(Data entries)

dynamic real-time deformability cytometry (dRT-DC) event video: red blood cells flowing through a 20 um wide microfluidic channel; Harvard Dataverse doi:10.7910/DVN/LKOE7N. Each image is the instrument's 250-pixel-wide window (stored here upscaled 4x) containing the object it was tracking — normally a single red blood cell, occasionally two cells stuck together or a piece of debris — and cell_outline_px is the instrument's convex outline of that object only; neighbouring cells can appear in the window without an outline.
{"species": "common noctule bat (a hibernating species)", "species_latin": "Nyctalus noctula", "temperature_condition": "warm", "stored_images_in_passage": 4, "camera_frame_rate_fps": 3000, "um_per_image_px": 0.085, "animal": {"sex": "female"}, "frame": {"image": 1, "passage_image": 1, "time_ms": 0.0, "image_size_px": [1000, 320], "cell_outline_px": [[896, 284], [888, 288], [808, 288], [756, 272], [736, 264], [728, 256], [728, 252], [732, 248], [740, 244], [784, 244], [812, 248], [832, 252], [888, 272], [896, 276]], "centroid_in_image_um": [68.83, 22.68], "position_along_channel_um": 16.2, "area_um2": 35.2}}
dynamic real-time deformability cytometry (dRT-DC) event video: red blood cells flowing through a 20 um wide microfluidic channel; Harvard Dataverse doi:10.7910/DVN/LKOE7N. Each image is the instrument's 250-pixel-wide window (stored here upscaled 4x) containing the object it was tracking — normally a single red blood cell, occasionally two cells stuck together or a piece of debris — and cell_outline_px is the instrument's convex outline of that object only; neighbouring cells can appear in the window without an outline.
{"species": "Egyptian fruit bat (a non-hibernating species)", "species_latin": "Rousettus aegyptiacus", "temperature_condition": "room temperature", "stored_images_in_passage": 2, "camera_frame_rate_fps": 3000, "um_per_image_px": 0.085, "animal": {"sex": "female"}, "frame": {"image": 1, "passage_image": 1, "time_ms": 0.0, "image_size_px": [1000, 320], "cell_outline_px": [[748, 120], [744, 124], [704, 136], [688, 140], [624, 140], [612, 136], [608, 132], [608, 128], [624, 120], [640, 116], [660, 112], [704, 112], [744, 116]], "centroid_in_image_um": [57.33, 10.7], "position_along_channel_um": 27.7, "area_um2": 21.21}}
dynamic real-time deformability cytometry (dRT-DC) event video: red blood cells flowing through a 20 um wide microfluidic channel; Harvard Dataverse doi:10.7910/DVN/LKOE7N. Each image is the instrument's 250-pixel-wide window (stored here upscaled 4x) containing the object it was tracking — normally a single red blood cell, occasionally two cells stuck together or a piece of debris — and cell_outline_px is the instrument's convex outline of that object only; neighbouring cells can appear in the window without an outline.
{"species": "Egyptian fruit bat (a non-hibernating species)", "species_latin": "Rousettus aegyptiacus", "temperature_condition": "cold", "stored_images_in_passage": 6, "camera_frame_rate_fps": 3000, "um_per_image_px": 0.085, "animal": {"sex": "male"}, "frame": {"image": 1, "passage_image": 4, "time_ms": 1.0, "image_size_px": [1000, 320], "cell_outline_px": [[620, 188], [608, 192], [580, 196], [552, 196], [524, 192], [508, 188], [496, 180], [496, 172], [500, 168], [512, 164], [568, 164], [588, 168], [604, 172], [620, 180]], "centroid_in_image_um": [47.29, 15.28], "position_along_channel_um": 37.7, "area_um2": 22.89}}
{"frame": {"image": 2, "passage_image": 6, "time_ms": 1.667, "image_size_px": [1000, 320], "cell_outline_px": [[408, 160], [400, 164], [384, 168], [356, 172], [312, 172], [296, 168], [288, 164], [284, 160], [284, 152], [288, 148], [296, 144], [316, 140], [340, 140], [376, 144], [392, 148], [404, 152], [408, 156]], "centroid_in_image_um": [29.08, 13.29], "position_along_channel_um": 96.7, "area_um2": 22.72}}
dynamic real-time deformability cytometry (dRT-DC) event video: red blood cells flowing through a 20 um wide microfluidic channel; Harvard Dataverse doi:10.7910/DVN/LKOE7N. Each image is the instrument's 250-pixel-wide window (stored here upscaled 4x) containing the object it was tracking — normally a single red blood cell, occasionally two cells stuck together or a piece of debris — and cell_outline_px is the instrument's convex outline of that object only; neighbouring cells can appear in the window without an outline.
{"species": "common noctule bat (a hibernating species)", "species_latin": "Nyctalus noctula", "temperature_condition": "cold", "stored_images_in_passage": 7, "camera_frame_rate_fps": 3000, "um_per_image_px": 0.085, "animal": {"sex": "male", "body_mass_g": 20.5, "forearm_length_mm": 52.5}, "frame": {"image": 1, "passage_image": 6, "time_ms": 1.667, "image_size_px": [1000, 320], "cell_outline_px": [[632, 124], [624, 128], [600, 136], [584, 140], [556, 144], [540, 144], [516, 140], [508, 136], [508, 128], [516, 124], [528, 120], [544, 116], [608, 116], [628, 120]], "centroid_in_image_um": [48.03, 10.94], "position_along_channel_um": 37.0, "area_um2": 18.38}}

Exercise brief – Output the listing above exactly as it appears.

Response to the exercise –
dynamic real-time deformability cytometry (dRT-DC) event video: red blood cells flowing through a 20 um wide microfluidic channel; Harvard Dataverse doi:10.7910/DVN/LKOE7N. Each image is the instrument's 250-pixel-wide window (stored here upscaled 4x) containing the object it was tracking — normally a single red blood cell, occasionally two cells stuck together or a piece of debris — and cell_outline_px is the instrument's convex outline of that object only; neighbouring cells can appear in the window without an outline.
{"species": "common noctule bat (a hibernating species)", "species_latin": "Nyctalus noctula", "temperature_condition": "warm", "stored_images_in_passage": 4, "camera_frame_rate_fps": 3000, "um_per_image_px": 0.085, "animal": {"sex": "female"}, "frame": {"image": 1, "passage_image": 1, "time_ms": 0.0, "image_size_px": [1000, 320], "cell_outline_px": [[896, 284], [888, 288], [808, 288], [756, 272], [736, 264], [728, 256], [728, 252], [732, 248], [740, 244], [784, 244], [812, 248], [832, 252], [888, 272], [896, 276]], "centroid_in_image_um": [68.83, 22.68], "position_along_channel_um": 16.2, "area_um2": 35.2}}
dynamic real-time deformability cytometry (dRT-DC) event video: red blood cells flowing through a 20 um wide microfluidic channel; Harvard Dataverse doi:10.7910/DVN/LKOE7N. Each image is the instrument's 250-pixel-wide window (stored here upscaled 4x) containing the object it was tracking — normally a single red blood cell, occasionally two cells stuck together or a piece of debris — and cell_outline_px is the instrument's convex outline of that object only; neighbouring cells can appear in the window without an outline.
{"species": "Egyptian fruit bat (a non-hibernating species)", "species_latin": "Rousettus aegyptiacus", "temperature_condition": "room temperature", "stored_images_in_passage": 2, "camera_frame_rate_fps": 3000, "um_per_image_px": 0.085, "animal": {"sex": "female"}, "frame": {"image": 1, "passage_image": 1, "time_ms": 0.0, "image_size_px": [1000, 320], "cell_outline_px": [[748, 120], [744, 124], [704, 136], [688, 140], [624, 140], [612, 136], [608, 132], [608, 128], [624, 120], [640, 116], [660, 112], [704, 112], [744, 116]], "centroid_in_image_um": [57.33, 10.7], "position_along_channel_um": 27.7, "area_um2": 21.21}}
dynamic real-time deformability cytometry (dRT-DC) event video: red blood cells flowing through a 20 um wide microfluidic channel; Harvard Dataverse doi:10.7910/DVN/LKOE7N. Each image is the instrument's 250-pixel-wide window (stored here upscaled 4x) containing the object it was tracking — normally a single red blood cell, occasionally two cells stuck together or a piece of debris — and cell_outline_px is the instrument's convex outline of that object only; neighbouring cells can appear in the window without an outline.
{"species": "Egyptian fruit bat (a non-hibernating species)", "species_latin": "Rousettus aegyptiacus", "temperature_condition": "cold", "stored_images_in_passage": 6, "camera_frame_rate_fps": 3000, "um_per_image_px": 0.085, "animal": {"sex": "male"}, "frame": {"image": 1, "passage_image": 4, "time_ms": 1.0, "image_size_px": [1000, 320], "cell_outline_px": [[620, 188], [608, 192], [580, 196], [552, 196], [524, 192], [508, 188], [496, 180], [496, 172], [500, 168], [512, 164], [568, 164], [588, 168], [604, 172], [620, 180]], "centroid_in_image_um": [47.29, 15.28], "position_along_channel_um": 37.7, "area_um2": 22.89}}
{"frame": {"image": 2, "passage_image": 6, "time_ms": 1.667, "image_size_px": [1000, 320], "cell_outline_px": [[408, 160], [400, 164], [384, 168], [356, 172], [312, 172], [296, 168], [288, 164], [284, 160], [284, 152], [288, 148], [296, 144], [316, 140], [340, 140], [376, 144], [392, 148], [404, 152], [408, 156]], "centroid_in_image_um": [29.08, 13.29], "position_along_channel_um": 96.7, "area_um2": 22.72}}
dynamic real-time deformability cytometry (dRT-DC) event video: red blood cells flowing through a 20 um wide microfluidic channel; Harvard Dataverse doi:10.7910/DVN/LKOE7N. Each image is the instrument's 250-pixel-wide window (stored here upscaled 4x) containing the object it was tracking — normally a single red blood cell, occasionally two cells stuck together or a piece of debris — and cell_outline_px is the instrument's convex outline of that object only; neighbouring cells can appear in the window without an outline.
{"species": "common noctule bat (a hibernating species)", "species_latin": "Nyctalus noctula", "temperature_condition": "cold", "stored_images_in_passage": 7, "camera_frame_rate_fps": 3000, "um_per_image_px": 0.085, "animal": {"sex": "male", "body_mass_g": 20.5, "forearm_length_mm": 52.5}, "frame": {"image": 1, "passage_image": 6, "time_ms": 1.667, "image_size_px": [1000, 320], "cell_outline_px": [[632, 124], [624, 128], [600, 136], [584, 140], [556, 144], [540, 144], [516, 140], [508, 136], [508, 128], [516, 124], [528, 120], [544, 116], [608, 116], [628, 120]], "centroid_in_image_um": [48.03, 10.94], "position_along_channel_um": 37.0, "area_um2": 18.38}}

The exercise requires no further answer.